The effect of NPWT on tissue repair conceptually complements the endovascular revolution that has occurred in vascular surgery. Over that same period, we have collectively seen an ‘endovascular first’ option taken for many vascular lesions. Just as with NPWT and free flaps, endovascular surgery has not supplanted open surgery by any means, but most would agree it is a welcome choice in our collective armamentarium.
NPWT involves applying subatmospheric pressure across the surface of a defect (Isaac and Armstrong, 2013). This macro and microstrain across the wound stimulates angiogenesis and stimulates robust granulation tissue formation (Saxena et al, 2004). It also provides a moist wound environment, which is likely to be conducive to reorganisation of the wound matrix and cell migration.
If widespread commercial availability of NPWT was born 20 years ago, then the technology entered its pre-adolescence with early availability of evidence of its potential effectiveness. Randomised controlled trials conducted in the mid-2000s seemed to point to a technology that was useful for wound healing (Armstrong et al, 2005; Blume et al, 2008). Some of us who were authors or designers of these studies suggested that healing was probably not the ideal endpoint for NPWT — as its strength was in resolving deep defects and generating granulation tissue, rather than treatment until closure (Blume et al, 2008; Armstrong et al, 2009; Isaac and Armstrong, 2013; Pappalardo et al, 2013).

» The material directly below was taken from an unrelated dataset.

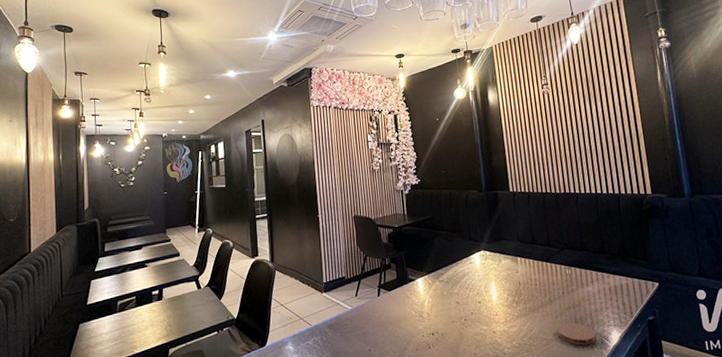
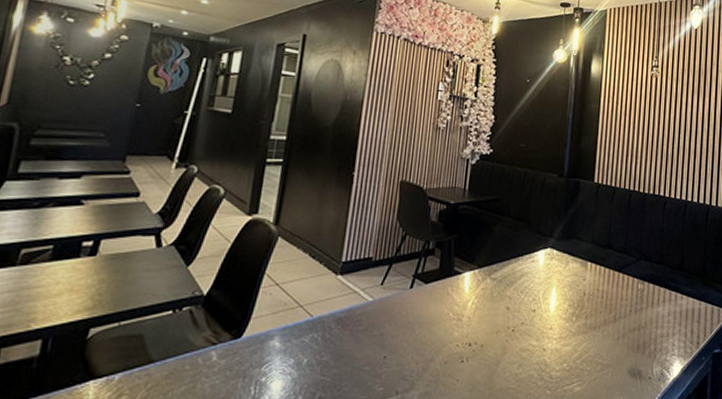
coaster: present [556,322,596,346] -> none [615,346,656,376]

The next stage in the maturation of our protagonist was its growth through adolescence. Just as an adolescent may shed his or her skin and blossom into a early adulthood, so too did NPWT morph into a more nimble form, making them far more mobile, useful and portable. This created an opportunity for the first comparative effectiveness research in tissue repair devices, suggesting that these smaller models, given the right application, can behave at least as well (Armstrong et al, 2012). Additional technologies, borrowing from early works in fluid installation and ‘wound chemotherapy’, showed that NPWT might be a promising instrument for drug delivery (Fleischmann et al, 1998; Giovinco et al, 2010; Kim et al, 2014).

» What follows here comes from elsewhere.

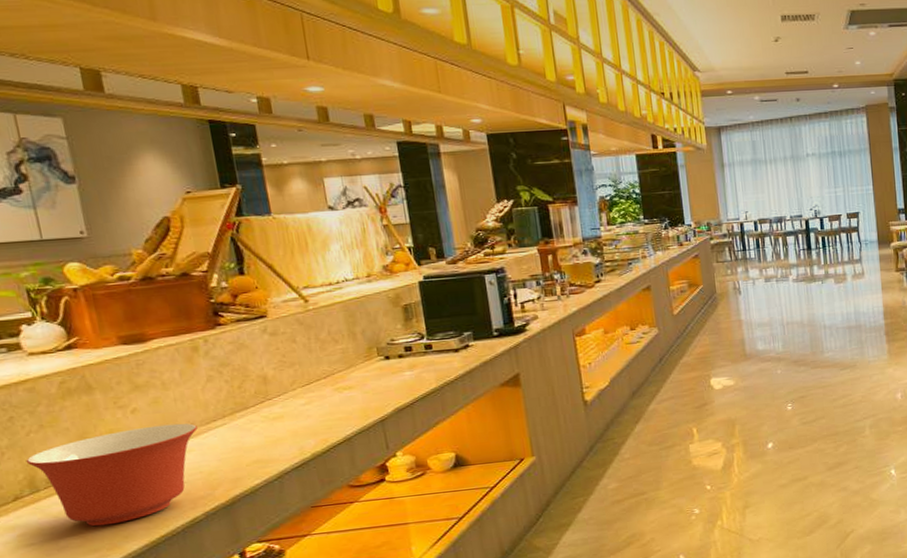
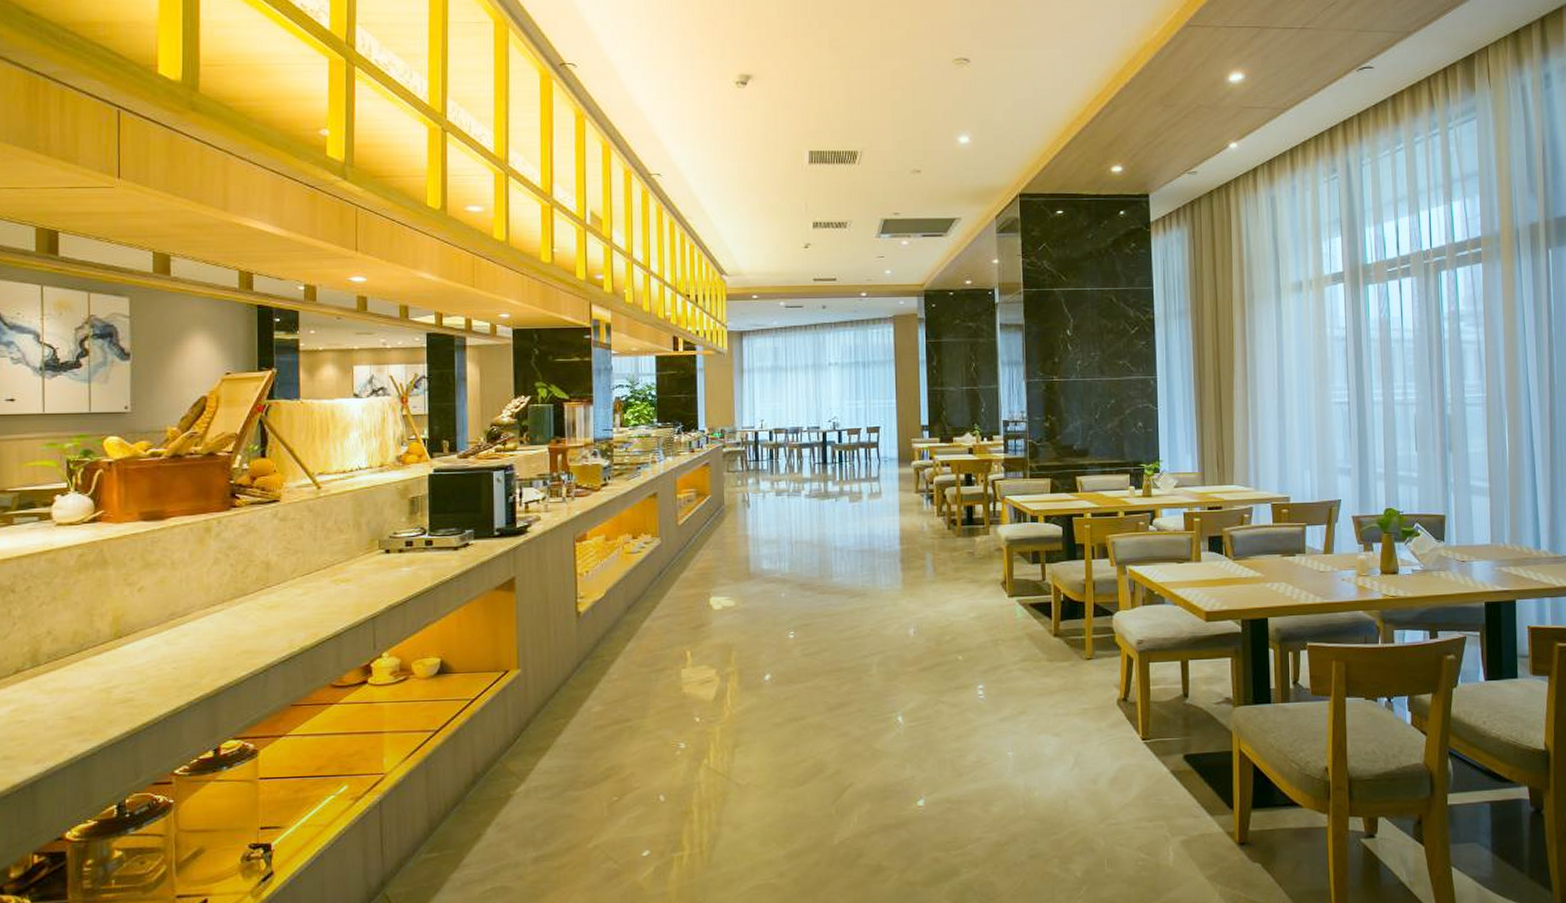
mixing bowl: present [26,423,198,527] -> none [33,605,196,708]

So what is next for our young device? Perhaps we can draw inspiration from the literary world. It will be 100 years ago this December that James Joyce published his first novel, A Portrait of the Artist as a Young Man. In it, Joyce’s protagonist Stephen Dedalus is followed through his childhood and early adulthood (Joyce, 2007). We watch his perspective broadening as he gains experience. Perhaps NPWT will undergo a similar metamorphosis. Perhaps we will see the device used for completely novel applications, such as protecting tissue in patients in wound ‘remission’ (Armstrong and Mills, 2013; Miller et al, 2014). Perhaps the device will serve a theragnostic and diagnostic role, as well as a therapeutic role that many have proposed (Armstrong and Giovinco 2011; Dini et al, 2011; Armstrong et al, 2015).
I think we can collectively be proud of our pump progeny, but also equally excited about what the future holds.